The furor over the Congressional Budget Office’s report on the House GOP health bill is concentrated on predictions about insurance coverage, which suits Democrats fine. Lost amid the panic is that CBO shows the bill is a far-reaching advance for the market principles and limited government that conservatives usually favor.
The CBO is not omniscient, but if its projections are even close to accurate then ObamaCare repeal and replacement is the most significant government reform in perhaps three decades. Under conventional (static-revenue) scoring, the bill cuts spending on net by $1.22 trillion and eliminates a raft of new taxes worth $883 billion through 2026.
Despite this tax reform and new refundable tax credits for individual insurance purchases, the bill still reduces the deficit by $337 billion. Reducing spending, the tax burden and further debt generation is an enormous pro-growth fiscal bonus.
President Obama sought to permanently increase the government’s share of the economy to redistribute income to reduce inequality. ObamaCare was his spending wedge to force tax increases long after he had left office. The House health-care bill is the first crucial step to limit that wedge and restore the federal fisc to a more sustainable long-term path.
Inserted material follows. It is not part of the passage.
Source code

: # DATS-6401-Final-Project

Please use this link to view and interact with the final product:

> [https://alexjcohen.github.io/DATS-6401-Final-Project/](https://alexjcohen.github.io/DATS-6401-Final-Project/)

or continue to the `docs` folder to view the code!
Absent reform, the brutal budget math is that the U.S. is headed for a debt crisis; major tax increases that subtract from GDP and living standards; or deep and immediate cuts to entitlements that Americans have planned their lives around—or maybe all three. The longer Washington waits, the more painful and politically convulsive the corrections will be.
We keep reading that President Trump and Speaker Paul Ryan are on a collision course over entitlements, though when was Medicaid demoted from entitlement status? The bill transitions the program’s funding formula to block grants starting in 2020—for the first time, limiting the automatic and open-ended commitment that defines an entitlement.